● **Partes do exercício**
1. Liste todos os países mencionados no texto sobre o âmbar de Mianmar.
2. Imprima o trecho do texto sobre o âmbar de Mianmar entre "As pedras preciosas" e "partir de 2014.", inclusive.

● **Documento de origem**
---*---

No entanto, a pesquisa sobre fósseis de âmbar de Mianmar está crescendo, de acordo com a nova análise. Os pesquisadores examinaram quase 1.000 artigos científicos publicados nos últimos 30 anos sobre fósseis de âmbar de Mianmar e descobriram que a explosão de artigos desde 2014 acompanha de perto os principais eventos políticos, jurídicos e econômicos que ocorreram na época no país.

Alguns paleontólogos questionaram os resultados do estudo, argumentando que o aumento dramático na pesquisa sobre fósseis de âmbar de Mianmar simplesmente reflete o crescente interesse acadêmico.

Mas os autores do estudo argumentam que o número crescente de artigos sobre fósseis preservados na pedra preciosa dourada está “explicitamente ligado” ao conflito violento do país e à aplicação “seriamente deficiente” das leis nacionais. E paleontólogos estrangeiros estão entre os que se beneficiam.

“O âmbar de Mianmar representa o caso mais gritante de como as brechas na lei continuam a ser exploradas, resultando em trabalho antiético e na exclusão de pesquisadores locais”, disse a paleontóloga da FAU e coautora do estudo, Emma Dunne , no Twitter ao compartilhar as informações do jornal da equipe.

A maior parte do âmbar é extraída no norte de Mianmar, no estado de Kachin, onde facções políticas rivais lutam pelo controle da área e lucram com o comércio de âmbar.

As pedras preciosas contrabandeadas através da fronteira para a China são vendidas em mercados, muitas vezes para colecionadores particulares e paleontólogos, o que significa que os cientistas locais em Mianmar têm poucas oportunidades de estudar os restos antigos, segundo a análise.

“Até 2022, não havia autores baseados em Mianmar que contribuíram para um artigo científico que descreve um fóssil embutido no âmbar de Mianmar”, explica Raja.

Desde 2014, a China publicou mais artigos sobre fósseis de âmbar de Mianmar do que qualquer outro país, seguido pelos Estados Unidos. Isso, dizem os pesquisadores, reflete o influxo de âmbar de Mianmar nos mercados chineses a partir de 2014.

---*---

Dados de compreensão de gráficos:
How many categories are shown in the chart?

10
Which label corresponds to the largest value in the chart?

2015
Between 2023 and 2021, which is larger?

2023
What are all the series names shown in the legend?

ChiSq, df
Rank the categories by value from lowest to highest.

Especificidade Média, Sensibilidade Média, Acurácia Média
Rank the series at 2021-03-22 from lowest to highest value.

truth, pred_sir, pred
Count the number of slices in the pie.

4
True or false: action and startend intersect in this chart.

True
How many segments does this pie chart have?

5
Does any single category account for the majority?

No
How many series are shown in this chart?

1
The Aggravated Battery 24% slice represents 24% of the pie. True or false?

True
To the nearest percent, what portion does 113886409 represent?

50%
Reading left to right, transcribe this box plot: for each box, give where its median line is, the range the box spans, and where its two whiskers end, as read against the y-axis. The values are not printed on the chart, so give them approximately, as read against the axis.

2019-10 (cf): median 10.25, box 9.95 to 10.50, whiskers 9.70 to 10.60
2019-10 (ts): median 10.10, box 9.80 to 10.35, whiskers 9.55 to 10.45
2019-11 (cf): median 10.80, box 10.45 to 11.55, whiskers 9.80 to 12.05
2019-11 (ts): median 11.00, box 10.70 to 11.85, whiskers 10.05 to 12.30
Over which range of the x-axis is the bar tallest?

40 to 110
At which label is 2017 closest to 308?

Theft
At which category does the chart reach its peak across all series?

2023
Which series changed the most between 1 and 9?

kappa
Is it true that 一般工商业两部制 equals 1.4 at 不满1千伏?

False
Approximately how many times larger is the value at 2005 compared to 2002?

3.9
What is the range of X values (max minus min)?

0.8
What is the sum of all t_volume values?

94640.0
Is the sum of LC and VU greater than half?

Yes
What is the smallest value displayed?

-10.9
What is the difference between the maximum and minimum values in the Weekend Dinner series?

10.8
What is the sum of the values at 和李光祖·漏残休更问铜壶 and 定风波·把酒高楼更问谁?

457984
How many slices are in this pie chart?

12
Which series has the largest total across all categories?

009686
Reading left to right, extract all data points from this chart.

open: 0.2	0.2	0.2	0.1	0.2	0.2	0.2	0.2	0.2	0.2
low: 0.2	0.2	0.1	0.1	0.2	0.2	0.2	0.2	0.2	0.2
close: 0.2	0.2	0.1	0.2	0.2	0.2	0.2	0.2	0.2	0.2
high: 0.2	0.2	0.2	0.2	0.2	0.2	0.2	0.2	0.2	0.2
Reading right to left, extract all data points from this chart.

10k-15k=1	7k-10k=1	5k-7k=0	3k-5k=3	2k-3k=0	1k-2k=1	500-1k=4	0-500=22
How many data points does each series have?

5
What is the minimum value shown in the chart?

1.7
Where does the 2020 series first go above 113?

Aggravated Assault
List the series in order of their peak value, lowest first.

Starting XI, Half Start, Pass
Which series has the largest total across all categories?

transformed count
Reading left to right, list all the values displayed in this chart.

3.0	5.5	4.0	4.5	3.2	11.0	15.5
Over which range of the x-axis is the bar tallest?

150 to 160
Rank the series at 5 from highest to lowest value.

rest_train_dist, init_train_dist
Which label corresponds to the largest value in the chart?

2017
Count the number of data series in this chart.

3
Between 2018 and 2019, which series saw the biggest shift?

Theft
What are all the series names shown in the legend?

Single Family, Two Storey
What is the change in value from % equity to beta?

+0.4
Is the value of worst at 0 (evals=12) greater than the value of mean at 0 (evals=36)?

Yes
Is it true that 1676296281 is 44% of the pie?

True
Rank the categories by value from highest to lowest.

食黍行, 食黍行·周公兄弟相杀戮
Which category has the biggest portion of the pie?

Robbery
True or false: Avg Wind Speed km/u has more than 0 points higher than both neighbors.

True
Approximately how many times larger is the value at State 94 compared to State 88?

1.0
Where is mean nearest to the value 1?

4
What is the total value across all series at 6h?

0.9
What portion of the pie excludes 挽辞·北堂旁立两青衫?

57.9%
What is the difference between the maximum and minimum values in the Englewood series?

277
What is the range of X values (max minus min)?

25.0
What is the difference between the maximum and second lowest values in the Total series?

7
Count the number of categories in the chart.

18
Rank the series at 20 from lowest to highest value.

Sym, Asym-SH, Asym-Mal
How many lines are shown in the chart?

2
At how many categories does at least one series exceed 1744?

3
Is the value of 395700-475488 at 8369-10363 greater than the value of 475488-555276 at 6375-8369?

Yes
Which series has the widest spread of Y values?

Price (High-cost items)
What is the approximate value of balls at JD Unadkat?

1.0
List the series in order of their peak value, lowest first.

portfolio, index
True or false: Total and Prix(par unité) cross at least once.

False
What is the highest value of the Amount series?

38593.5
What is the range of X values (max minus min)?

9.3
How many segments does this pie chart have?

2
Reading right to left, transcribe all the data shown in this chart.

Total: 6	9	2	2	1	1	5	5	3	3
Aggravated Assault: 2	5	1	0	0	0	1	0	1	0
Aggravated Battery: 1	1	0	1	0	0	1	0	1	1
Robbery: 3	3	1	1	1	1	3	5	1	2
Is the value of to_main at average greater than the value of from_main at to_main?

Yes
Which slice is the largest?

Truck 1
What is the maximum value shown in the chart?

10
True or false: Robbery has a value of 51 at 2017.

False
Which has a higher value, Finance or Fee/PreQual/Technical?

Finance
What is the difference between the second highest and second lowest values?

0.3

---*---

● **Lista de respostas**
1. Mianmar, China, Estados Unidos

2.
As pedras preciosas contrabandeadas através da fronteira para a China são vendidas em mercados, muitas vezes para colecionadores particulares e paleontólogos, o que significa que os cientistas locais em Mianmar têm poucas oportunidades de estudar os restos antigos, segundo a análise.

“Até 2022, não havia autores baseados em Mianmar que contribuíram para um artigo científico que descreve um fóssil embutido no âmbar de Mianmar”, explica Raja.

Desde 2014, a China publicou mais artigos sobre fósseis de âmbar de Mianmar do que qualquer outro país, seguido pelos Estados Unidos. Isso, dizem os pesquisadores, reflete o influxo de âmbar de Mianmar nos mercados chineses a partir de 2014.